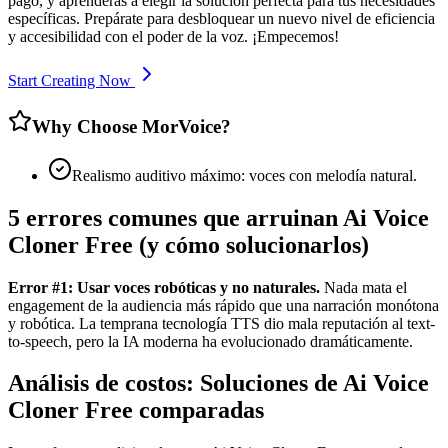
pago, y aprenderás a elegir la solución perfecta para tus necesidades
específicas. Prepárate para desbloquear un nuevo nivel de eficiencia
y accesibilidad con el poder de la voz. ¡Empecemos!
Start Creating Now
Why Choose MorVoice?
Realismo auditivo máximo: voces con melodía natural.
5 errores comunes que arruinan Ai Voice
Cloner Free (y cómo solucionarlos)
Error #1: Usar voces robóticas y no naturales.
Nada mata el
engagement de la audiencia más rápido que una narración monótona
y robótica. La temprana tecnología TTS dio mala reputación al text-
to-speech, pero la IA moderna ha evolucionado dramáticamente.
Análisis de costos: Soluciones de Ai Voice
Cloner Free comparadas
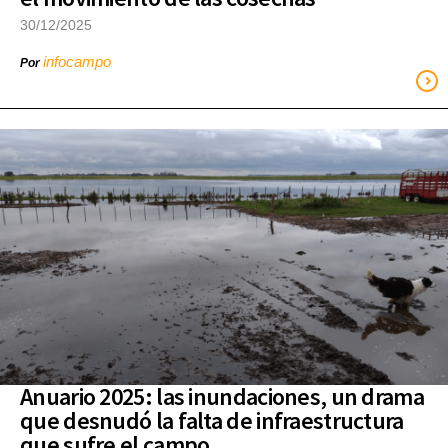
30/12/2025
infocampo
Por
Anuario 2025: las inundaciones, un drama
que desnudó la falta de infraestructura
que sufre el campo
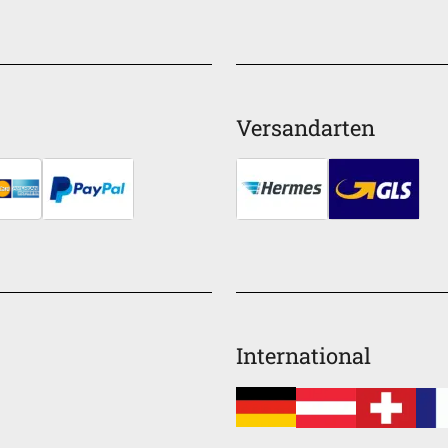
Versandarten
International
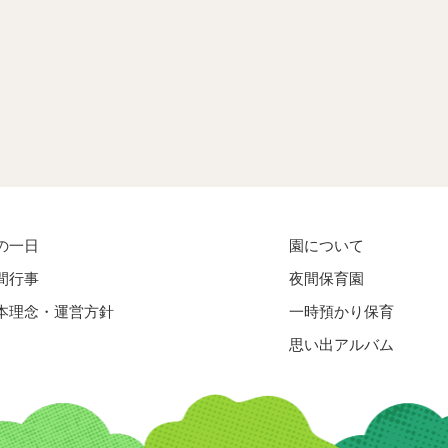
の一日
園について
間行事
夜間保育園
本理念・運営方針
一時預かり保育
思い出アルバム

====

Leaving out every picture, repeat the records above exactly as they stand.

■ Response:
pago, y aprenderás a elegir la solución perfecta para tus necesidades
específicas. Prepárate para desbloquear un nuevo nivel de eficiencia
y accesibilidad con el poder de la voz. ¡Empecemos!
Start Creating Now
Why Choose MorVoice?
Realismo auditivo máximo: voces con melodía natural.
5 errores comunes que arruinan Ai Voice
Cloner Free (y cómo solucionarlos)
Error #1: Usar voces robóticas y no naturales.
Nada mata el
engagement de la audiencia más rápido que una narración monótona
y robótica. La temprana tecnología TTS dio mala reputación al text-
to-speech, pero la IA moderna ha evolucionado dramáticamente.
Análisis de costos: Soluciones de Ai Voice
Cloner Free comparadas
30/12/2025
infocampo
Por
Anuario 2025: las inundaciones, un drama
que desnudó la falta de infraestructura
que sufre el campo
Versandarten
International
の一日
園について
間行事
夜間保育園
本理念・運営方針
一時預かり保育
思い出アルバム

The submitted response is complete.